Religiosidad del TSJ y la PGJDF
El pasado viernes, el procurador general de Justicia de la capital, Miguel Ángel Mancera, y el presidente del Tribunal Superior de Justicia del Distrito Federal, Édgar Elías Azar, decidieron pasarse el Estado laico por debajo de sus escritorios y acudieron entusiastas a una misa por el día de San Judas Tadeo y a una taquiza para recordar —suponemos— que el santo aquel también comía. Asistieron unos 300 agentes de la Policía de Investigación y los presentes recibieron las bendiciones de un sacerdote que no mostró placa de la corporación. Acto tan piadoso no logrará abatir los índices de criminalidad de la sufrida Ciudad de México, pero probablemente abra las puertas del cielo a los citados funcionarios, que ahora tendrán argumentos para demandar su elevación a los altares. De este modo, cada vez que la delincuencia haga de las suyas, los ciudadanos podremos encomendarnos al Santo Señor de la Procuración o al Azar del Altar, pero no a la Constitución, ignorada por los primeros obligados a respetarla.

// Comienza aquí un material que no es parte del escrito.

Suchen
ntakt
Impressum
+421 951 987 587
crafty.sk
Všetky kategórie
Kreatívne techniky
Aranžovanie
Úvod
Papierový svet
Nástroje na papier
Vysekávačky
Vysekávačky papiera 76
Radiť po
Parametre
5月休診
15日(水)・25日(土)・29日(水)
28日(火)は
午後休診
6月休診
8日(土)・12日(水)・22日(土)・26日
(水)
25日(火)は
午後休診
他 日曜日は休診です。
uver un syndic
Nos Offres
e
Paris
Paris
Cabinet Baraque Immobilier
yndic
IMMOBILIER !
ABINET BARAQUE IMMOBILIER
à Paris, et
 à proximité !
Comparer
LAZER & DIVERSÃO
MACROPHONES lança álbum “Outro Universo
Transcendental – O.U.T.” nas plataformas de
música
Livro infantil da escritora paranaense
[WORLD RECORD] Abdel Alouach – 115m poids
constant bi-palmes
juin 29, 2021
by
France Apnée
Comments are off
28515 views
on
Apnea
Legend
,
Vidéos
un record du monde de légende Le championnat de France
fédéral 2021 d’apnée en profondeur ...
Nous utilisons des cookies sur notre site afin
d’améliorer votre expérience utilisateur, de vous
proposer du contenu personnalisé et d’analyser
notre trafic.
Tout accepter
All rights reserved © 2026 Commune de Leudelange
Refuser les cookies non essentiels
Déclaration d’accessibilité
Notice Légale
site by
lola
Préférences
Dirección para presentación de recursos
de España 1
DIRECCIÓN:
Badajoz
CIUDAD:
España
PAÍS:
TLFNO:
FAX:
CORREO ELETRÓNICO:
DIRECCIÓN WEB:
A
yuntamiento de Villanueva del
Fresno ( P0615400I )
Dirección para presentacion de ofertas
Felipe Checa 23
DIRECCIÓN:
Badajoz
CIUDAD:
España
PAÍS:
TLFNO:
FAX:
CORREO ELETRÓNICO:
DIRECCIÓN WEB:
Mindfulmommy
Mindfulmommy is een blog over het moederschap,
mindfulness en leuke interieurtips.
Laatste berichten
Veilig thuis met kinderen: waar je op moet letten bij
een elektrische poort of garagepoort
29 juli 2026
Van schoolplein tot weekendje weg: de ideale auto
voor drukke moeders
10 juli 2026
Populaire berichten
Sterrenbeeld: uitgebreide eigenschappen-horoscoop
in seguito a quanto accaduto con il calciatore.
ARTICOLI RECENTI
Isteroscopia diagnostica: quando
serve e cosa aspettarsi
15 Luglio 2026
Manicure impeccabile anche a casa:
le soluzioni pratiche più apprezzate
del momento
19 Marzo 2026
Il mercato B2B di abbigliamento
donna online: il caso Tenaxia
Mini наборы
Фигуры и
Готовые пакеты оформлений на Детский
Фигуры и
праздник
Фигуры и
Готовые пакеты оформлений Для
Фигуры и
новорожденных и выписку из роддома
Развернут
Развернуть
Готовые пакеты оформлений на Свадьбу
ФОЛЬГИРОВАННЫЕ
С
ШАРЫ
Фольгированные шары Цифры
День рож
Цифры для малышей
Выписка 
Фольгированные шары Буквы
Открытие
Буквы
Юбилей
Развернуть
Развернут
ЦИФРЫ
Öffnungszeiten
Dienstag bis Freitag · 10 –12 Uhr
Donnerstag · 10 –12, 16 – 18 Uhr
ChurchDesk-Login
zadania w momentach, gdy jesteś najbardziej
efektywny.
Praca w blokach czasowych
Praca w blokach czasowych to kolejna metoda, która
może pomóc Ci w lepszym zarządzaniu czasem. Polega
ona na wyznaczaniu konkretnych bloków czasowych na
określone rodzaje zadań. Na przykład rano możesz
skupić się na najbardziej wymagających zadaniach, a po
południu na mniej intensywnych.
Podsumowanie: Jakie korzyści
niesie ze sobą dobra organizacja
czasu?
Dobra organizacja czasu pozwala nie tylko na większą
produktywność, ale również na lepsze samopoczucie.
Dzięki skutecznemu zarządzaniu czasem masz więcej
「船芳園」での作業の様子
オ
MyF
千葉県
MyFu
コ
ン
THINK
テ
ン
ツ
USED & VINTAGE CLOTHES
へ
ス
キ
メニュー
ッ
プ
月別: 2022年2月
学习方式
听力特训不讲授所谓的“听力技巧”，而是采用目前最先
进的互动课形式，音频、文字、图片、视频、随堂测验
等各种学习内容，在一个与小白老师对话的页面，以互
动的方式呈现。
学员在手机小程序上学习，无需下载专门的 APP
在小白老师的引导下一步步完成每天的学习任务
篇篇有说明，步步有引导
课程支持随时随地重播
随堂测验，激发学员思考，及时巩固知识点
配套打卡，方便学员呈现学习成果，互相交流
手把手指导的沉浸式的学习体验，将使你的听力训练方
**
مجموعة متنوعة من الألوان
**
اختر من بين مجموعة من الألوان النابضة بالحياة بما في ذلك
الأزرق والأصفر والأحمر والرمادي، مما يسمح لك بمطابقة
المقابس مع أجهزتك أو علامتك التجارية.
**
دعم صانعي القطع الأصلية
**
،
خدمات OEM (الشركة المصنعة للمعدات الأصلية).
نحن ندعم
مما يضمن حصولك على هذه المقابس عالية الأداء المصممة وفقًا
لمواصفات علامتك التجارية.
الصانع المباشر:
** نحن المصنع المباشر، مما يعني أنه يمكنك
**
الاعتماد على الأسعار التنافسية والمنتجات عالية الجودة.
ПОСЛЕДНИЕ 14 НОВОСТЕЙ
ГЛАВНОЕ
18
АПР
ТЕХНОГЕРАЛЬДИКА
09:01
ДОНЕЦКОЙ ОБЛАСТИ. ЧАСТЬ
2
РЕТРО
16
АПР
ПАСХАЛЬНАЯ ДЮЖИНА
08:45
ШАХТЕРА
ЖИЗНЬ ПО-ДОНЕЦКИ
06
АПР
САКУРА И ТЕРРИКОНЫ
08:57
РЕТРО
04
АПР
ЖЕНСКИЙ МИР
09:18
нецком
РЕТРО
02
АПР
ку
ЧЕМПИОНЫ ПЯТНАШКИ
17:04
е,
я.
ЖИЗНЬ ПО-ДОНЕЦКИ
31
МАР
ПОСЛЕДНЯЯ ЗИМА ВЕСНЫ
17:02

Temazcala, Tezmalaca, Temalac
No hay acuerdo cabal sobre la grafía del sitio donde fue aprehendido el prócer independentista José María Morelos y Pavón. La Enciclopedia de México, lo mismo que Alejandro Villaseñor en sus Biografías de los héroes y caudillos de la Independencia, dicen Tezmalaca; México a través de los siglos usa Tesmalaca y el Atlas de la Guía Roji nos ofrece Temalac, en tanto que el benemérito Diccionario Porrúa se refiere al lugar como Temalaca. Otra variante es escribir Temazcala, como lo hacen en la página de internet de la Presidencia de la República. El Atlas histórico de la Independencia de México, obra del INEGI aparecida en 1985, emplea también Temazcala y lo mismo hace la historiadora Patricia Galeana en El proceso independentista que forma parte del libro México: independencia y soberanía, obra de 1996 que ella misma coordinó. En fin, que sería bueno irnos poniendo de acuerdo en el nombre de la población.
Breviario…
Manuel Naredo, funcionario cultural de larga y provechosa trayectoria, acaba de ser nombrado director del Centro Querétaro del Instituto Nacional de Antropología e Historia. @@@ Dolores Martínez Orralde fue nombrada directora de Arquitectura del Instituto Nacional de Bellas Artes en lugar del querido maestro Ramón Vargas, en tanto que Vania Rojas fue designada directora del Museo de Arte Carrillo Gil en sustitución de Ítala Schmelz, la que renunció hace unos días. @@@ Por tratarse de “un apasionado y riguroso conocedor del legado literario de la generación de escritores constelada en torno a la revista Contemporáneos, Miguel Capistrán fue elegido miembro de la Academia Mexicana de la Lengua.